Concentrated solar power tower systems coupled locally with spectrally selective coatings for enhancement of solar-thermal conversion and economic performance

Abstract

Tower receivers in next-generation concentrated solar power towers (SPTs) face an increasing challenge to suppress the massive radiation heat loss associated with an elevated operating temperature. Negative thermal-flux regions (NTRs) exist in tower receivers owing to the high but uneven temperature and solar concentration ratio on their surfaces. Spectrally selective coatings on NTRs are proposed in this study to reduce the radiation heat loss and thus improve the solar-thermal conversion efficiency of tower receivers. Four coatings, namely, black Cr, Ag film, and ideal coatings with cutoff wavelengths of 2.5 and 1.5 μm, are investigated to evaluate the compatibility and effectiveness of coatings with diverse spectral selectivities to improve NTR solar-thermal conversion performance. The Dunhuang 10 MWe SPT plant using a binary salt as the heat transfer fluid was selected for the study.
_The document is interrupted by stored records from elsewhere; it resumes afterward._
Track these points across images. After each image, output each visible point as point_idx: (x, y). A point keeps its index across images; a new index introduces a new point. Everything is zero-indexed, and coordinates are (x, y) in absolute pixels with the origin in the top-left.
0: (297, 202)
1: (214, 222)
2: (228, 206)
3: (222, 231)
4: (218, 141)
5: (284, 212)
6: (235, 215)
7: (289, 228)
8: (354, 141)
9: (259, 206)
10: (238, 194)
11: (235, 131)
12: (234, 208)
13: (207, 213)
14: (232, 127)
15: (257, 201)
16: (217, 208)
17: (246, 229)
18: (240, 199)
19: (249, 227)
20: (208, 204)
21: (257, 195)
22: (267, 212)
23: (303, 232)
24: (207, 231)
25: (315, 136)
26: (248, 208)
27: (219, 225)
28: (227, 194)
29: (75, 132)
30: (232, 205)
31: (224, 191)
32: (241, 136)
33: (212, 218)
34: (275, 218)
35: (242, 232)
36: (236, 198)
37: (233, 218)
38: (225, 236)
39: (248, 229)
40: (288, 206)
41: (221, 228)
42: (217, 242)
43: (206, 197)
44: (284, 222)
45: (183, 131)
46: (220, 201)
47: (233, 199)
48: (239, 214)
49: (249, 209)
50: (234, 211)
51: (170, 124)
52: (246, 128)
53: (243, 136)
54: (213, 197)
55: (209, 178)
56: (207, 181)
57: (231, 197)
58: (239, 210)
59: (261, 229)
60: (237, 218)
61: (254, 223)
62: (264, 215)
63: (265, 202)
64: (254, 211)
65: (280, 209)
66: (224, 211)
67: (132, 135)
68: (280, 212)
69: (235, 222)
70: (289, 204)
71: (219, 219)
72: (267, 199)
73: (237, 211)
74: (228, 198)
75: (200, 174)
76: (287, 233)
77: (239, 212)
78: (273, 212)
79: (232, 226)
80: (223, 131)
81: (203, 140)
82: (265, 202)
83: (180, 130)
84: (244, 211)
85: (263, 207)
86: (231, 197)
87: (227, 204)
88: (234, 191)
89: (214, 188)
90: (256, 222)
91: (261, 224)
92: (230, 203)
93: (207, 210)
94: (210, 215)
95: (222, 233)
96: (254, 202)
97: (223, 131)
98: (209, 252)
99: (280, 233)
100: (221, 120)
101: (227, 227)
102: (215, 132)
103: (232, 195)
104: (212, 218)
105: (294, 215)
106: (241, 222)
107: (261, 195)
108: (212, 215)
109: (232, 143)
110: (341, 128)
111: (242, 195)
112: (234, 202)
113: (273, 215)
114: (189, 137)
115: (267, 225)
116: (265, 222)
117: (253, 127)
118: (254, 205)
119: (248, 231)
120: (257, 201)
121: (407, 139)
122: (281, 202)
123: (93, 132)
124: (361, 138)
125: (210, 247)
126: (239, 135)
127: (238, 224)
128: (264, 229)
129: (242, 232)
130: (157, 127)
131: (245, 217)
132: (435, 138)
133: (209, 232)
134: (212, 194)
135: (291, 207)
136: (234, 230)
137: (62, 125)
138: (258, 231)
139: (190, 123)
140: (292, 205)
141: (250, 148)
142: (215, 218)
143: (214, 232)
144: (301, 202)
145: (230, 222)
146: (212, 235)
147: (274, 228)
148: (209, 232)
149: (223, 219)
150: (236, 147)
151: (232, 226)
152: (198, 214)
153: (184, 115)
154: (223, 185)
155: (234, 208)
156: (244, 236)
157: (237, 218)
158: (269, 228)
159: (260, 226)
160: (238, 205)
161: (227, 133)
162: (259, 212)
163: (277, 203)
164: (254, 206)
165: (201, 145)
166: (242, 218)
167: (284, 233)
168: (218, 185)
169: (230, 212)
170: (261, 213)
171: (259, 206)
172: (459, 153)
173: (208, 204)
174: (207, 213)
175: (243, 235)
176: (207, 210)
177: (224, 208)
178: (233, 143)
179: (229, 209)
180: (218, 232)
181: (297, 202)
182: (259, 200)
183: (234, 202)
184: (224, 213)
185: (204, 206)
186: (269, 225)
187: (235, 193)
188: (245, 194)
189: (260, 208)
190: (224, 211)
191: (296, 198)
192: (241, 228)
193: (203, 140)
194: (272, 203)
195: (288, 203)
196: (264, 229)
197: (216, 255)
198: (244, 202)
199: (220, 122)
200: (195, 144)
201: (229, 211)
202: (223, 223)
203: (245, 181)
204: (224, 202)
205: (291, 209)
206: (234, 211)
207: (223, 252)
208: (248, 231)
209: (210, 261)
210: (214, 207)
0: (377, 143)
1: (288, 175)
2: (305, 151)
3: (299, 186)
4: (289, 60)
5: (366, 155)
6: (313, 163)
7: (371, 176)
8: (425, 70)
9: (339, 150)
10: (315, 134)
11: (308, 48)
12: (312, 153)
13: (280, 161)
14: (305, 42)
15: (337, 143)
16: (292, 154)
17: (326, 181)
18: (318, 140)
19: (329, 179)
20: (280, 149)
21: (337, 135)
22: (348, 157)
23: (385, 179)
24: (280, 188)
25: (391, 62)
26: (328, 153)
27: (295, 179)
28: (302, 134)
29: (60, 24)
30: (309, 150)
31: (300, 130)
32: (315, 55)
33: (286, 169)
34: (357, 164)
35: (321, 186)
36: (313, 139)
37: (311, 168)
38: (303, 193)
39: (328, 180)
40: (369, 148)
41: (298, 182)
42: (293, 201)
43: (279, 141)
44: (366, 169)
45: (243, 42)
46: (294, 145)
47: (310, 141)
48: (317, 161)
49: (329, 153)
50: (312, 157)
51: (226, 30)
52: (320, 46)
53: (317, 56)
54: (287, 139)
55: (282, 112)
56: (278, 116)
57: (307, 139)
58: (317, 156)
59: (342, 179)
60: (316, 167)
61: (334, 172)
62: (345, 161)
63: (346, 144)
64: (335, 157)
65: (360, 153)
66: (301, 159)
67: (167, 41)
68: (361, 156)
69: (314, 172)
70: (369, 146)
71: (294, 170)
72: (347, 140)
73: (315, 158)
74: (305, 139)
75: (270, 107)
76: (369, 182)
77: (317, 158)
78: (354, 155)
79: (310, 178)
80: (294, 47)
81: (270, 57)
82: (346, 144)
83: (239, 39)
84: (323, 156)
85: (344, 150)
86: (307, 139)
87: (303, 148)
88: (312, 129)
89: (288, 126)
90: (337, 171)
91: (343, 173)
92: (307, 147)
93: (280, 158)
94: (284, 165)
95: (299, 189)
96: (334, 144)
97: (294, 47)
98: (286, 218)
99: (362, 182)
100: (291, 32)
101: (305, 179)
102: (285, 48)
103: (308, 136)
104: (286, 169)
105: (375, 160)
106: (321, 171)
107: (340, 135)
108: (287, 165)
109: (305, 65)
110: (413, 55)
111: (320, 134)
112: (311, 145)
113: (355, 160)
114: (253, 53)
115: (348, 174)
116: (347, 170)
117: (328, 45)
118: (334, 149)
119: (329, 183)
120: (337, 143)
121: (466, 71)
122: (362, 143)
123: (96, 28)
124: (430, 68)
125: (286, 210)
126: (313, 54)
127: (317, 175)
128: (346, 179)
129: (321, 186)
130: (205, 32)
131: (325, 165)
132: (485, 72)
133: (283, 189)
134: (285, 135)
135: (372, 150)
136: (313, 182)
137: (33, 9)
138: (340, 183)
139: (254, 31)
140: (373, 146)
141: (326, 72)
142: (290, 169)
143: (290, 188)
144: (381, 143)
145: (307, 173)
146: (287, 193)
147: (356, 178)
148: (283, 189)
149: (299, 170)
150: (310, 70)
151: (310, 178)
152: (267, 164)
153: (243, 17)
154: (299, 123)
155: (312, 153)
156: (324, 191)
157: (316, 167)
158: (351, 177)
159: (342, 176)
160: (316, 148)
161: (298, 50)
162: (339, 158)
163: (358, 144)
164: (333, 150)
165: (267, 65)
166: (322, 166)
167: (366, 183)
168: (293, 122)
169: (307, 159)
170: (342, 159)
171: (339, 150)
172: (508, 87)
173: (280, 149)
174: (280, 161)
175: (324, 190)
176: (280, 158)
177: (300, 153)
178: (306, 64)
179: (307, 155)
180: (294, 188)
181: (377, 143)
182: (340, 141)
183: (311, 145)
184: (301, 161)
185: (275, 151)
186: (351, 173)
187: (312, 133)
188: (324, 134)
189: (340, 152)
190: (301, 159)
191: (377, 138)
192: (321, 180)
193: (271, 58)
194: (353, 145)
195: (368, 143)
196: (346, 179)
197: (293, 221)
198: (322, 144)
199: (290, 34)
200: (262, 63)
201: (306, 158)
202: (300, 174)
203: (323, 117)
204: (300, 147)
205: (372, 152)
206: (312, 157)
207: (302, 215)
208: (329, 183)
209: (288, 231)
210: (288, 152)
A novel spectral heat transfer model of the tower receiver and an economic assessment model of the Dunhuang SPT plant were established and verified by the experimental results. These results showed that the spectral coatings locally coupled on NTRs were effective in regulating NTR radiation properties and reducing radiation heat loss, thus improving the thermal performance of the tower receiver. The tower receiver efficiencies with Ag and ideal coating (cutoff wavelength of 1.5 μm) were significantly improved by 6.92% and 12.03%, respectively, compared to that of a prototype receiver. The novel receiver based Dunhuang SPT plant harvested an annual power output improvement of 5.8% and levelized cost of energy reduction of 5.6%.